Money Issues

Just one of the dozens - maybe hundreds - of money exchange booths scattered throughout Poipet

There are a lot of quirky things about living in Poipet, and money is one of them. Being American in Cambodia is surprisingly convenient, because the dollar really is the functioning currency here. ATM machines dispense dollars, and most prices in shops, restaurants, and hotels are given in dollars. Many times, shop owners prefer dollars instead of carrying around a huge stack of riel bills. American coins aren't used, though; any change less than a dollar is given in riel.
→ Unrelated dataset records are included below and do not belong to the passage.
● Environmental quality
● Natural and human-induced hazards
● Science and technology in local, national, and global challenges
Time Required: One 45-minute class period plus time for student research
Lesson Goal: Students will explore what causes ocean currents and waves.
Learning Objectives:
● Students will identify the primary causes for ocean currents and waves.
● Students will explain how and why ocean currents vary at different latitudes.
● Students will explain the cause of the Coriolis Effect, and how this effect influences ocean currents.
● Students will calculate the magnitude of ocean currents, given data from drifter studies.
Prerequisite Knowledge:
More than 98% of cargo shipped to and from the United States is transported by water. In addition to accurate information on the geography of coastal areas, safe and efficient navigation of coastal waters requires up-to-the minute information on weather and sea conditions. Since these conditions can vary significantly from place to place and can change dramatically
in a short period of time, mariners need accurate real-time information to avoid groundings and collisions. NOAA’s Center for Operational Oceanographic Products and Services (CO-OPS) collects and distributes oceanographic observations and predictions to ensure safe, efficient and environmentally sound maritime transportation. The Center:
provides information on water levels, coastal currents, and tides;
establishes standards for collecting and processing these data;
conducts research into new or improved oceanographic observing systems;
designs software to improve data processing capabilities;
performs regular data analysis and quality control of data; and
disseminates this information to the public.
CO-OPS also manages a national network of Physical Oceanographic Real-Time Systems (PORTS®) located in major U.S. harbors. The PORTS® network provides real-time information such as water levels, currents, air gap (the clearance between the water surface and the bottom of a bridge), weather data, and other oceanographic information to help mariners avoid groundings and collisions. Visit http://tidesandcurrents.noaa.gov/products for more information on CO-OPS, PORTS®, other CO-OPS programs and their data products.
But Poipet is a border town, and the currencies get all mixed together in confusing ways. Not only do we use Cambodian and American money, but also Thai money. Normally, I carry three different currencies with me - Thai baht, Cambodian riel, and US dollars. The functioning exchange rates for the three usually hovers around $1 = 30 baht = 4,000 riel.The supermarket, well inside the town itself, gives prices in Thai baht. When I go the market and ask the price of, say, a kilo of bananas, the owner says, Thirty. Now, I can interpret that different ways. If I pay in baht, it's 30 baht (about $1). But I can also interpret this to mean 3,000 riel - about 75 cents. If I pay with a dollar bill, I'll get 1,000 riel back.
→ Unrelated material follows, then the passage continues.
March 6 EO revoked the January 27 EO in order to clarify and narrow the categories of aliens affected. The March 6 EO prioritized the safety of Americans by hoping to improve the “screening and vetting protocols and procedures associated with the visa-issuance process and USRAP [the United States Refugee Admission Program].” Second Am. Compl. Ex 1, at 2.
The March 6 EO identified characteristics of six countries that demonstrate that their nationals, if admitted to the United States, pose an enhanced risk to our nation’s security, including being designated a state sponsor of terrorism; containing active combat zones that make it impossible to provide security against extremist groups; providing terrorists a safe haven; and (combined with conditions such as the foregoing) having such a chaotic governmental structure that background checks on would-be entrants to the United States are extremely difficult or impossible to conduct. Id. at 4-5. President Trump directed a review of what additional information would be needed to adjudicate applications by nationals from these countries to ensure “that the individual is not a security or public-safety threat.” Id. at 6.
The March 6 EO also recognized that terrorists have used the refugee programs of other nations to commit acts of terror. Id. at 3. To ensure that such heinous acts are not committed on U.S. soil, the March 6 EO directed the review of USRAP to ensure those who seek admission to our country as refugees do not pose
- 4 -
When I first started shopping, this was incredibly confusing for me - especially when we start pushing into the hundreds. When a shop owner tells me the total is 180 (they never say 180 what, just the number!), I can pay either 180 baht (which is a rip-off), 18,000 riel, or $4 plus 2,000 riel (I seriously had to stop and think that through, even as I'm sitting here! Can you imagine how difficult it is when you're in the market?!).

If you are money savvy, you noticed that 180 baht does not equal $4 + 2,000 riel. Actually, 1 baht = 130 riel, so you can usually get the shop owner to convert the total to baht if you only have baht. But that's the kicker - they gave you the price in "baht" language (180), but if you pay in baht, you should actually pay less (around 135 baht), because they really mean riel.

Confused yet?

And then to top it all off, there's one more confusing element: sometimes Cambodians say riel when they really mean dollar - as in, That chair costs ten riel. You know they don't mean baht, because 10 baht is about 30 cents, and 10 riel would be less than a penny. So what they actually mean is $10. 

So the moral of the story? Just because you understand the words people use doesn't mean you understand what they really mean. It has literally taken about 2 years for me to be able to get prices quoted in the market, converted in my head, and the correct change handed over!

Money is just one more thing that makes living in Cambodia...complicated.